Following the Sinn Féin surge in the recent election, many people have been excited about Ireland electing a supposedly left-wing government for the first time. While there are many reasons to be happy about the election results, primarily the splintering of our infamous two-party system, Sinn Féin’s credentials as a left-wing party seem dubious.
Sinn Féin has always been both left-wing and republican but the emphasis has always been on the republicanism. Indeed, much of Sinn Féin policies, outside of nationalism, tend to be more focussed on what is more advantageous to the party rather than the people. Among others, Eoin Ó Broin, Sinn Féin’s housing spokesperson, has criticised this approach frequently. Power has always been their primary goal. It is only through becoming a mainstream party that they can achieve their central goal of a united Ireland. If compromising on left-wing policies seems like the easiest route to achieving this then they will be more than willing to do so.
This ambivalence on non-republican issues can be seen on both sides of the border but is clearer in the North because they have actually spent time in government there. One does not have to look too closely at this record in government to become doubtful about their left-wing credentials. Their record in the North is primarily one of carefulness and relative moderation, not too dissimilar to Fine Gael and Fianna Fáil in the Republic. Recently, they have been unwilling to tackle the tricky issue of welfare reform, deciding to cede control of it to Westminster, thereby giving way to decidedly non-left policies like Universal Credit and Bedroom Tax. Similarly, they have supported measures such as cutting corporation tax in the North to levels similar to those of the Republic.
The same trend can be seen in the Republic where Sinn Féin have made repeated U-turns on issues like corporation tax. Much of their recent success has come from adopting positions once they were already obviously popular, such as coming out against water charges. These positions were clearly taken because they were deemed to be beneficial to Sinn Féin, rather than being beneficial to the movements supporting these positions.
There are reasons beyond their history of flip-flopping to be sceptical of Sinn Féin’s left-wing credentials. One, in particular, is the reasonably undemocratic structure of the party. Compared to other left-wing parties in Europe, such as Podemos and Syriza, Sinn Féin is much more top down than bottom up. Eoin Ó Broin has described it as “an organisation which is both highly centralised in its distribution of power and vertical in its structure of command” where “discipline and loyalty are often more highly valued than critical debate and internal democracy”. This means that even if many of its members hold genuinely left-wing positions, their ability to impact actual policy decisions is much more limited than in a more traditional left-wing party. If the Ard-Chomhairle decides that socialism is not a priority, then it simply will not be prioritised.

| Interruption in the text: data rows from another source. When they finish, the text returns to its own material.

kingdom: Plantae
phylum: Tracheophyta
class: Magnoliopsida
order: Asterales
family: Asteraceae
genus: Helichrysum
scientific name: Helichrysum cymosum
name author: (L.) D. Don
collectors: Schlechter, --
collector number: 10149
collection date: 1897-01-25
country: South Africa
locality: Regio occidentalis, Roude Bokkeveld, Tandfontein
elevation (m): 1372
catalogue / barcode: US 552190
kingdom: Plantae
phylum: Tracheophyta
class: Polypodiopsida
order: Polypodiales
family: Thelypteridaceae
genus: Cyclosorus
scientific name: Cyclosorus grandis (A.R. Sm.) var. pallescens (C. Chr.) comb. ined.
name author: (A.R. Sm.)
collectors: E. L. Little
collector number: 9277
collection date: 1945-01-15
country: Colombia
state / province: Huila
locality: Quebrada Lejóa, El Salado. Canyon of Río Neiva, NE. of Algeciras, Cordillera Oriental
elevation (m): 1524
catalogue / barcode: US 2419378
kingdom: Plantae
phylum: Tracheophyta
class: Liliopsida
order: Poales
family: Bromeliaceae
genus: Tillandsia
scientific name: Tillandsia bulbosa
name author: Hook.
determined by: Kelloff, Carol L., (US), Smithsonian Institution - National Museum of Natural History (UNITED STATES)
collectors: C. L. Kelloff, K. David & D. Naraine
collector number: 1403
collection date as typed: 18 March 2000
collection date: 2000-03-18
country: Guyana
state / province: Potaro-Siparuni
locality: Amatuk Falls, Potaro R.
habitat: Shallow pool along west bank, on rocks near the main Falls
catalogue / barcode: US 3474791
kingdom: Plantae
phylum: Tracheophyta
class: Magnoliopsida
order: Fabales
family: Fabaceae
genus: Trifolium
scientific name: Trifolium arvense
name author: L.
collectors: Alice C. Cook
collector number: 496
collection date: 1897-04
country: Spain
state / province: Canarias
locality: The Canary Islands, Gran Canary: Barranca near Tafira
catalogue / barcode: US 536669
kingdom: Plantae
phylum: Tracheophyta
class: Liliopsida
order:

However, there are still several reasons to be optimistic. The most obvious one is that even if they are not as left-wing as they claim to be, they are still more left-wing than Fine Gael or Fianna Fáil. Forcing those two parties to merge, either literally or at least in the public imagination, leaves the centre left as the most obvious ground for Sinn Féin to inhabit.
The second reason is that while their record in Stormont is far from left-wing, it does need several qualifications. The first is that they only have limited authority given the fact that the purse strings remain in Westminster. This means that their ability to enact left-wing policies was constantly constrained by the whims of the UK government who are generally far from being left, even under the most recent Labour governments. Furthermore, they also had to share power with the DUP. This meant compromises were necessary. These compromises often yielded results which many objected to, but which were ultimately unavoidable. A Sinn Féin led government without both of these constraints would be far more likely to enact left-wing policies.
The third reason is that while most of the time, when they are elected in the North, it is because of their position as the main nationalist party, that was not the case in the most recent general election. The only reasonable explanation for the Sinn Féin surge was that there is a demand for change among the Irish electorate. That change is left-wing change. If Sinn Féin are good at one thing it is following the Zeitgeist and that should immediately lead them to try to enact the left-wing policies voters seem so keen on.
The final reason is that many of the senior figures in Sinn Féin have impressive credentials as left-wing policy wonks, most notably Eoin Ó Broin who has written a book on housing problems in Ireland. Putting people like Ó Broin into positions of power will undoubtedly lead to more effective policy on housing than any individual from almost any other party.
While there are reasons to be sceptical of Sinn Féin’s motives as a left-wing party, there is plenty of cause for optimism. They might only be left-wing because it is popular to be left-wing but being able to fix those problems is about as good a pitch as they could possibly make if their goal is long term influence in politics in the Republic.